Brano:
L’ennesimo attacco al fronte democratico di Hong Kong è stato inflitto nella giornata di ieri con il maxi arresto di 53 persone, tra attivisti di primo piano ed ex deputati dell’opposizione, accusate di aver violato la legge sulla sicurezza nazionale.

Si tratta della più grande retata sotto l’ombrello della norma entrata in vigore lo scorso 30 giugno: più di mille agenti di polizia hanno perquisito 72 luoghi diversi e notificato ordini di consegna di materiale utile alle indagini a tre società mediatiche ed editoriali, tra cui l’Apple Daily di Jimmy Lai, e un’azienda di sondaggi elettorali.

Dati da analizzare:
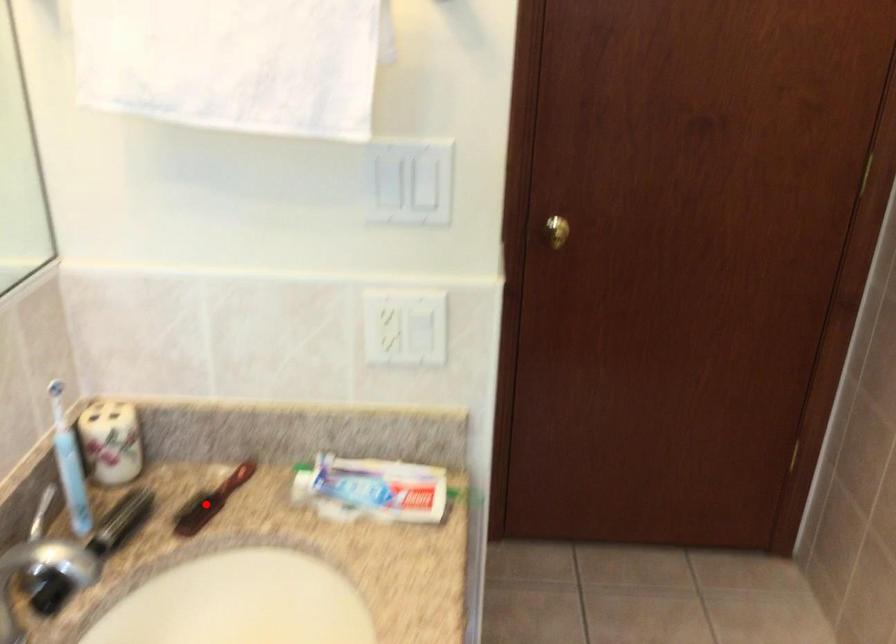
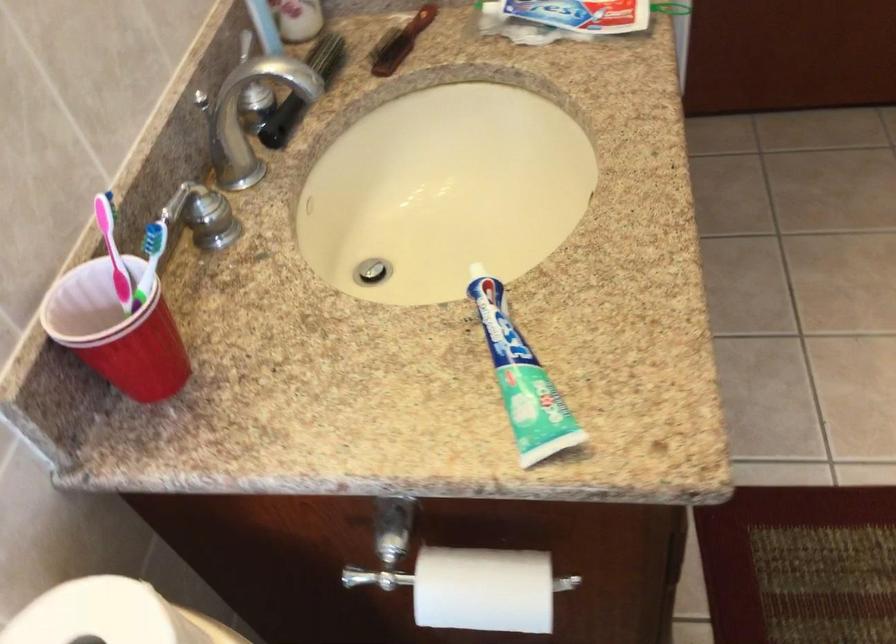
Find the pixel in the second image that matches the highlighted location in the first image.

==

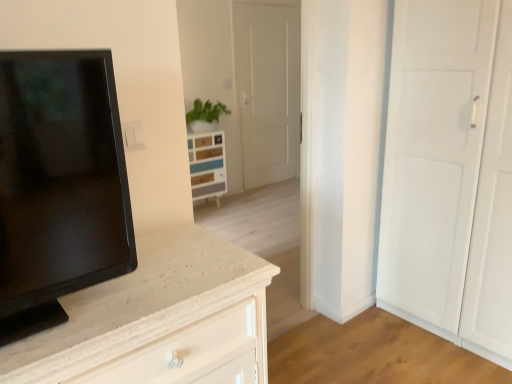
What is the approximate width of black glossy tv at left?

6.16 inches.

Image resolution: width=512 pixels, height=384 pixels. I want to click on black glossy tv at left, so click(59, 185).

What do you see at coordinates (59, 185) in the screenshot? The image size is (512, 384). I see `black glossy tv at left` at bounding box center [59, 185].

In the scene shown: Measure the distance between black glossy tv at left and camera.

Esercizi:
(1) Elenchi tutti i numeri scritti in cifre nel brano sugli arresti a Hong Kong.
(2) Prosegua il brano sulla retata di Hong Kong a partire dall'ultima frase riportata.
Il materiale proviene da una fonte diversa dal brano.

Soluzioni:
(1) 53, 30, 72

(2)
GLI ARRESTATI devono rispondere del reato di «sovversione dei poteri dello Stato», in base all’articolo 22 della legge sulla sicurezza, per aver organizzato lo scorso luglio le primarie per scegliere i candidati pro democratici da presentare alle elezioni del Consiglio legislativo, previste lo scorso 6 settembre, ma rimandate a causa della pandemia di Covid-19. Molti, però, hanno visto nel posticipo del voto il tentativo di evitare una perdita imbarazzante per il fronte filo cinese.

I democratici già vantavano una posizione di forza ottenuta con le elezioni distrettuali di novembre 2019, ma volevano consolidare la tenuta del gruppo attraverso uno schema utile a non disperdere i voti necessari per ottenere la maggioranza dei 70 seggi del parlamento della città. Per le primarie è stata adottata la strategia «35plus», con cui i democratici hanno presentato candidati unitari al fine di conquistare i 35 seggi per la maggioranza.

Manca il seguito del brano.